The US yield curve, (2’s-10’s)steepened on Friday with 10 year yields of 2.89% rising more than two year yields of 2.59%. Many forecasters expect the spread between two and 10 year Treasuries to invert as Federal Open Market Committee (FOMC) rate rises impact the shorter end of the curve more than the longer end. However, any pick up in US inflation is likely to see 10 year yields rise again above 3.00%, so we aren’t convinced the curve will invert.

Credit spreads scarcely changed, with the North American investment grade index up one basis point to 61.5 and the high yield index up six basis points to 339.5.

Oil stabilised with West Texas Intermediate (WTI) closing last week at USD$68.25, having fallen heavily the previous week. A rebound occurred with Saudi Arabia noting it won’t oversupply the market. US data remains largely strong with the Philadelphia Fed Manufacturing Index and the Conference Board’s Leading Index beating expectations.

Locally, the Australian Consumer Price Index (CPI) with major data released this Wednesday, forecast 2.2%pa for the headline number and 1.9%pa for the less volatile trimmed mean and weighted median measures, according to Bloomberg.

US 2Q Gross Domestic Product (GDP) released later this week is expected to reach at least 3.5%, compared to 2% in 1Q. This follows trends in recent years where 1Q numbers have been weakest due to seasonal factors.

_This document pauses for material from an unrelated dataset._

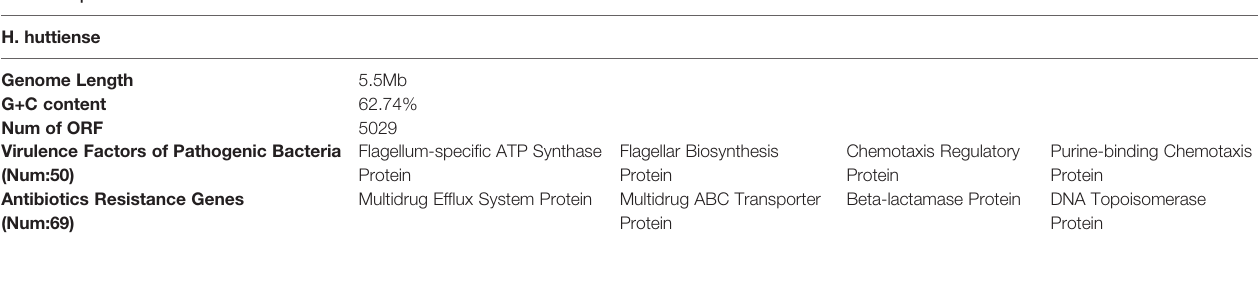
TABLE 2 | Genome characteristics of H. huttiense . H.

The Trump criticism of the Fed continued, with little thought about how this will impact the timing of rate rises, but the political intentions of the President are clear. US Treasury secretary Mnuchin said at a G20 meeting in Argentina ‘that Trump’s intention was not to pressure the Fed’.

Other news – AUD and USD high yield available

The new NextDC, ASX listed data centre provider, bonds started trading last week and have been incredibly scarce. There is still some supply in the existing 6.25% June 2021 bond at a yield to worst (YTW) of 4.350%pa if called at $101.50 in June 2019 or a yield to maturity (YTM) of 5.10%pa to June 2021.

The NCIG junior subordinated debt, senior debt but to a holding company, has been active this week. We really like the March 2027 callable bond at a yield above 8.00%, and our clients like the 12.5% coupons, although the minimum parcel size is USD100,000.

NRW Holdings has announced another contract win, the South Flank Precinct Bulk Earthworks & Concrete contract by BHP Billiton. It’s a credit positive for the company and its amortising 7.50% Dec 2020 bond.

This week we published three sample portfolios:

1) AUD 100% IG yielding 4.25%pa

2) Mixed AUD IG and sub IG yielding 5.25%pa

3) Higher yield portfolio with foreign currency bonds, yielding 6.25%pa.